I think now, in season 6, its more evident than ever that Michael needed one of these characters to stay around. A character that accepted Michael for who he was, or; a character that is a version of himself. The last metaphorical straw I drew and the fact that prompted this post was the fact he got together and tried to have a relationship with Pam’s mother. This in turn created one of the worse episodes of The Office. I don’t particularly enjoy the quietly funny Pam shouting at the top of her lungs to Michael about how wrong it is to get together with her mother and even worse, I don’t enjoy when the events that occurred aren’t brought up again the following week. This isn’t How I Met Your Mother: events carry onto the next episode. Pam having a baby in one episode: Check. Pam is still having the baby the following week: Check. So why did this bombshell essentially disappear. What made this entire plot-thread even more unbearable was the fact that Michael broke things off again once it was pointed out to him that Pam’s mother is indeed Pam’s mother, and that means she is old[er than him].

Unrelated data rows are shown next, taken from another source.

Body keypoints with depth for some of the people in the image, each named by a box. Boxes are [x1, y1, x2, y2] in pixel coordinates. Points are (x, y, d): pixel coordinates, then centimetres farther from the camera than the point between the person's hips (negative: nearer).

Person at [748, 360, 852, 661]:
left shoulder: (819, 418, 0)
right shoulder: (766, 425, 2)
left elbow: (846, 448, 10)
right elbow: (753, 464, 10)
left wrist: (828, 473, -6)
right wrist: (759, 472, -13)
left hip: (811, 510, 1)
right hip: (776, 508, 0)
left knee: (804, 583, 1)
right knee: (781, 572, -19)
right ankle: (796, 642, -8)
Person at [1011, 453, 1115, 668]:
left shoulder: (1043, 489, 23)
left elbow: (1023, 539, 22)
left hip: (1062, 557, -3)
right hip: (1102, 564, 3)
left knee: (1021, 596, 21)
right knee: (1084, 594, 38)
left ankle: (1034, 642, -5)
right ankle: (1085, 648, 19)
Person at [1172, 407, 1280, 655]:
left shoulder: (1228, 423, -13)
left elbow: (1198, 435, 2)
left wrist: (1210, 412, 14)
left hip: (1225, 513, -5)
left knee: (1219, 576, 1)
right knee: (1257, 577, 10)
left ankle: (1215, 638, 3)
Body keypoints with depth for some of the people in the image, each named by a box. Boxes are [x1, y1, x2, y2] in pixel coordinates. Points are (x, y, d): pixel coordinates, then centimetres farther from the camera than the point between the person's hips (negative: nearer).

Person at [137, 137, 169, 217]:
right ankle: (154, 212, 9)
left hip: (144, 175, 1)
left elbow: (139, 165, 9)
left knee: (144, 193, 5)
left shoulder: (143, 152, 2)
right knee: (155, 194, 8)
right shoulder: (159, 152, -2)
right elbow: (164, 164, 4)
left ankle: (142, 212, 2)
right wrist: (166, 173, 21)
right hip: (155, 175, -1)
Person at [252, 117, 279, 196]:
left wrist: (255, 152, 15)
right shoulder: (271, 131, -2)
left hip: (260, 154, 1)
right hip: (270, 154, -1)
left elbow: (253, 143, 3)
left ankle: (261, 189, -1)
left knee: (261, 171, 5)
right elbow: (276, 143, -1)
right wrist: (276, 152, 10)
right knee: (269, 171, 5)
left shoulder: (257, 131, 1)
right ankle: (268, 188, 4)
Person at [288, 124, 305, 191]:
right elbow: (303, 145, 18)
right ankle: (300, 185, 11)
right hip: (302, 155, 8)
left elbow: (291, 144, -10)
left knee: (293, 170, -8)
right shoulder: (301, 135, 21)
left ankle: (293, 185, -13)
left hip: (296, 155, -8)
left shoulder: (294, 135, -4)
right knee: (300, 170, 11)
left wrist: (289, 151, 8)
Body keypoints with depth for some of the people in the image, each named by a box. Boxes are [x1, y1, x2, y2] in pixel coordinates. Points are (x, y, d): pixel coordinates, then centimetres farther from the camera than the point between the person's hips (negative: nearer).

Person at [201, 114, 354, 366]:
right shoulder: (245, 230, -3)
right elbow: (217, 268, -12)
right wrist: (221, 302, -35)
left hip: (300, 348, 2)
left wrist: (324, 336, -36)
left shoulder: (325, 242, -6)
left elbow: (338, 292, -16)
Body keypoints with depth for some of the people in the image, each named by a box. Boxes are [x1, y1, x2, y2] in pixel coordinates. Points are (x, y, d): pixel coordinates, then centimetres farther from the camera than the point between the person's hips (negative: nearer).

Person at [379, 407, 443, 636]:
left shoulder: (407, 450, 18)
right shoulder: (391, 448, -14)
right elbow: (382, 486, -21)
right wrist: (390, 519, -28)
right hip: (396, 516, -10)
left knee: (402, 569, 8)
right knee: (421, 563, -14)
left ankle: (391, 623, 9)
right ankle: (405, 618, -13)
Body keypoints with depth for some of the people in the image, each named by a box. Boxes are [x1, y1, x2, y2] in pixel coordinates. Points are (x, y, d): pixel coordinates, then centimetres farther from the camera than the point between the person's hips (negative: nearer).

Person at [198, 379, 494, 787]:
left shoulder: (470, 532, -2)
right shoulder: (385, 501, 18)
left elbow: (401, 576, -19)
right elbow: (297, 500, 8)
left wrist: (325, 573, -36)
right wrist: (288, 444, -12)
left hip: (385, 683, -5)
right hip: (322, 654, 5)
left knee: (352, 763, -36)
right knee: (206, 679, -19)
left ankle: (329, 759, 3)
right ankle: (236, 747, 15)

In a conclusion I’m not pleased to utter, The Office apparently needs Michael to be with someone to sustain himself. He isn’t an independent character as much as we like to think he is. Creed is an funny, lonesome and underused character and even characters like Angela and Meredith work perfectly fine without anyone. This, for some reason, isn’t the case with our over-the-top protagonist. Long term, he needs someone. He can pull off hilarity in single episodes, but for entire seasons it becomes a struggle to see no real light at the end of the tunnel. The Office needs to bring back that element that Modern Family has stolen – Family.
Things are looking up, though, is Andy and the new office receptionist, Erin going to become this shows heart? Gods above, does it need it.